REPUBLIKA.CO.ID, KAIRO -- Mesir membatasi penjualan rompi kuning menjelang peringatan gerakan revolusi 2011. Pembatasan ini dilakukan untuk menghindari munculnya demonstrasi warga Mesir karena meniru unjuk rasa 'rompi kuning' yang terjadi di Prancis.
BBC melaporkan, penjual peralatan keamanan hanya dapat menjual rompi kuning secara grosir kepada perusahaan-perusahaan terverifikasi yang telah mendapatkan persetujuan polisi. Pejabat juga telah meminta pemilik toko untuk melaporkan siapa pun yang mencoba untuk membeli rompi kuning.
Ribuan pengunjuk rasa di Prancis mengenakan rompi kuning selama melakukan demonstrasi antipemerintah beberapa pekan terakhir ini. Awalnya, mereka keberatan dengan rencana kenaikan pajak bahan bakar, tapi kemudian menunjukkan ketidakpuasan yang lebih luas terkait kebijakan ekonomi Presiden Prancis Emmanuel Macron.
Setelah demonstrasi yang diwarnai kerusuhan terus terjadi selama empat minggu, Macron menawarkan kenaikan upah minimum dan konsesi pajak.
Para pengunjuk rasa di luar Prancis, termasuk di Belgia dan Belanda, juga telah mengadopsi pakaian serupa dalam melakukan aksi protes, yaitu rompi kuning. Sementara, situs berita Inggris The Independent melaporkan adanya gerakan 'rompi merah' yang telah diluncurkan di Tunisia.
Baca juga, Demonstran Rompi Kuning: Ada Ketidakadilan Sosial di Prancis.
Media Pemerintah Mesir melaporkan, aksi protes 'rompi kuning' di Prancis secara potensial bisa ditiru di Mesir. Pihak berwenang Mesir khawatir warganya akan melakukan aksi serupa untuk memperingati penggulingan mantan presiden Mesir Husni Mubarak pada 25 Januari 2011 seperti yang mereka lakukan pada tahun-tahun sebelumnya.
Seorang pria bernama Mohamed Ramadhan telah ditahan selama 15 hari dan dituduh mengganggu ketertiban umum. Ia memiliki rompi kuning dan mengunggahnya di jejaring sosial Facebook.
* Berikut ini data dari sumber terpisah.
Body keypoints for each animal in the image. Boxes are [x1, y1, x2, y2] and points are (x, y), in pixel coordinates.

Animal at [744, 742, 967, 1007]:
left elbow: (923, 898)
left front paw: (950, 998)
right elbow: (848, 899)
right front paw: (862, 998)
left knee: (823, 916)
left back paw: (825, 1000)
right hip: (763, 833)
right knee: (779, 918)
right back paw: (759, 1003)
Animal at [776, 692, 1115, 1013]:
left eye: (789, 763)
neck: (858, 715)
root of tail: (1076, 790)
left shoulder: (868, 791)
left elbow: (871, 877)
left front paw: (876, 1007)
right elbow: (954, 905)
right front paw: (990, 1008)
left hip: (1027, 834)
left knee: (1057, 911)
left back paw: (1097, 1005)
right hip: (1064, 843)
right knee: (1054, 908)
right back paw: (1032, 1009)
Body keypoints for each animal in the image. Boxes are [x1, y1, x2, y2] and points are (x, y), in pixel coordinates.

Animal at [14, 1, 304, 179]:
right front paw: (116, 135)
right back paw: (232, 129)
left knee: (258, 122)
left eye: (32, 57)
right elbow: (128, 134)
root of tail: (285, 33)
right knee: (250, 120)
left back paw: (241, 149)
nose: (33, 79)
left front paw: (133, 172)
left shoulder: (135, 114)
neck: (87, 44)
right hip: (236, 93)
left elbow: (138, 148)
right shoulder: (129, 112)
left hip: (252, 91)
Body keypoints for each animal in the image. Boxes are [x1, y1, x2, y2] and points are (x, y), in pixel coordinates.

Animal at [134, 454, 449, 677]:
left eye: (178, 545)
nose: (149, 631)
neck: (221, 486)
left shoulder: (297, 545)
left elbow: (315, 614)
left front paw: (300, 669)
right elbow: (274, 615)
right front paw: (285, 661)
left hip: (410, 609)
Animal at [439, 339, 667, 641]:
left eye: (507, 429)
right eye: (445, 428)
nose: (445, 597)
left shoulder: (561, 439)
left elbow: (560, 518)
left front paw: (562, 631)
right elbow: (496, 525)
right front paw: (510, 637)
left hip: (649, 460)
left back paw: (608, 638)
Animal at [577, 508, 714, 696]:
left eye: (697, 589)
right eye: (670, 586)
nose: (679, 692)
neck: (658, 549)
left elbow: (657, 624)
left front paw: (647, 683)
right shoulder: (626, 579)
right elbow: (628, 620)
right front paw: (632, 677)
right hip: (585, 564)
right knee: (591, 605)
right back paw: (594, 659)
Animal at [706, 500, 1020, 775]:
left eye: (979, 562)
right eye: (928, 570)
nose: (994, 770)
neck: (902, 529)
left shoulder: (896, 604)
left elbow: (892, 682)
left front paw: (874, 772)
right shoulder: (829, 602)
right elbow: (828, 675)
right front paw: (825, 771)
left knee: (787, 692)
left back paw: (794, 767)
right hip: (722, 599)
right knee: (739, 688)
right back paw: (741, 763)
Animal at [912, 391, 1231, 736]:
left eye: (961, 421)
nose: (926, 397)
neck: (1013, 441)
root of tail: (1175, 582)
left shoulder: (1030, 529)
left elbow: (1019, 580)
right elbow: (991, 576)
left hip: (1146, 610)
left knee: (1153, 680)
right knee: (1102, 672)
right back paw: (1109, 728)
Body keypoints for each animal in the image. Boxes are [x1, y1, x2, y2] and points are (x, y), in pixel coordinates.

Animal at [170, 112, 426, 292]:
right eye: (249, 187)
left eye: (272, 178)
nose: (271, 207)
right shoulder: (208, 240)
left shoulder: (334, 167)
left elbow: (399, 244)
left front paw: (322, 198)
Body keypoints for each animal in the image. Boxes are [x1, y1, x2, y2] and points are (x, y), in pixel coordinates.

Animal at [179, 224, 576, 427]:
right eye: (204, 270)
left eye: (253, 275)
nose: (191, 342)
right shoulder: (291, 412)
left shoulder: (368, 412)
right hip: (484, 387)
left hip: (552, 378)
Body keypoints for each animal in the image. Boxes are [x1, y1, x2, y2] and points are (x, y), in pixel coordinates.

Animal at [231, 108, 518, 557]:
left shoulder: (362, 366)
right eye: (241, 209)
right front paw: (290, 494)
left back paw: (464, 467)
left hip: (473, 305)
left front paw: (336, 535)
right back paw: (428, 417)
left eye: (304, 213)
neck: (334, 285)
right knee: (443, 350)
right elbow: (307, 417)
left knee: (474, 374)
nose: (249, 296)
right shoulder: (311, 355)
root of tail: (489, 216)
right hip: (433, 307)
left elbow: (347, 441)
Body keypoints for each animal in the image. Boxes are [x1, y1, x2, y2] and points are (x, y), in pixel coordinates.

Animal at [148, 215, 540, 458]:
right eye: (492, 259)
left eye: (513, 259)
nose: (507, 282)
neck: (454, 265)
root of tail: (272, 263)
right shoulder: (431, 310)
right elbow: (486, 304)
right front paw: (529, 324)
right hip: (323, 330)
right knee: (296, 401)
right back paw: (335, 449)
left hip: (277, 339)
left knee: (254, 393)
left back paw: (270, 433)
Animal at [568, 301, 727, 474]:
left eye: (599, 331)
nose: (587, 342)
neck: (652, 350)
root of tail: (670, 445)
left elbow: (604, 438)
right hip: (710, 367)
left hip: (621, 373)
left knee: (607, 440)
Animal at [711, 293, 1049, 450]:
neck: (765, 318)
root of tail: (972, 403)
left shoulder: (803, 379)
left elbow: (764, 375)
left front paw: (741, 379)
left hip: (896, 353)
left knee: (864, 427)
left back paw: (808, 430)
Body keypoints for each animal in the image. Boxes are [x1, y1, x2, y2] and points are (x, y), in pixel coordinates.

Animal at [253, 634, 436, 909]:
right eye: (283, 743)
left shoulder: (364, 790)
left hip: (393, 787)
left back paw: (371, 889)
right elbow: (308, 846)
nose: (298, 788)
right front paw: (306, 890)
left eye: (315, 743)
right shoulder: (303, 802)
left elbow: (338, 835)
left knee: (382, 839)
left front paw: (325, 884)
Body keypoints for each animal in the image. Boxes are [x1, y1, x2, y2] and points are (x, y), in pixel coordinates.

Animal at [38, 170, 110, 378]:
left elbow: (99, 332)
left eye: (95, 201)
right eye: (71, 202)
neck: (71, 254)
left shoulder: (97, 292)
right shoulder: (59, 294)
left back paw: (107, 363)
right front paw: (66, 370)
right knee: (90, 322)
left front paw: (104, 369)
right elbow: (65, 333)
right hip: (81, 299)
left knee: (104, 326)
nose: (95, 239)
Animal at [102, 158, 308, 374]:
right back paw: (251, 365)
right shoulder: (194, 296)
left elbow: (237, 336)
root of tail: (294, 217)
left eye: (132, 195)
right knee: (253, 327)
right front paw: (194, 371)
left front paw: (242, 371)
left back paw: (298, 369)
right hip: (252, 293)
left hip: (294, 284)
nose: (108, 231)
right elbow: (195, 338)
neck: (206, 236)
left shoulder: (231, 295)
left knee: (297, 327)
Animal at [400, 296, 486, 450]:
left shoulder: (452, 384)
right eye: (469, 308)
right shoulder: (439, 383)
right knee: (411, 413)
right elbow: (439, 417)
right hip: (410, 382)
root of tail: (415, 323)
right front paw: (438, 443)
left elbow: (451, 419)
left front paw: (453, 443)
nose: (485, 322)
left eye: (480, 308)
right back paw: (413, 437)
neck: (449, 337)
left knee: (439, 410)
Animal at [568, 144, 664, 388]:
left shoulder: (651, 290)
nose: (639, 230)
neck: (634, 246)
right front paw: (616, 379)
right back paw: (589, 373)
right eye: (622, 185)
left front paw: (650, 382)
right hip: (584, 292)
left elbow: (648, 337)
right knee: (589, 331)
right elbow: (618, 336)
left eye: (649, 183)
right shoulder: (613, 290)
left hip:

Sementara itu, beberapa pemilik toko telah diminta untuk menandatangani surat perjanjian untuk tidak menjual pakaian itu. Pembatasan penjualan rompi kuning akan berlaku hingga akhir Januari.
Presiden Mesir Abdul Fattah al-Sisi yang dilantik untuk masa jabatan kedua pada Juni lalu telah bersumpah untuk menghentikan kekerasan, terorisme, dan ekstremisme. Tapi, kelompok-kelompok hak asasi manusia telah menuduhnya mencoba menghancurkan semua perbedaan politik di Mesir.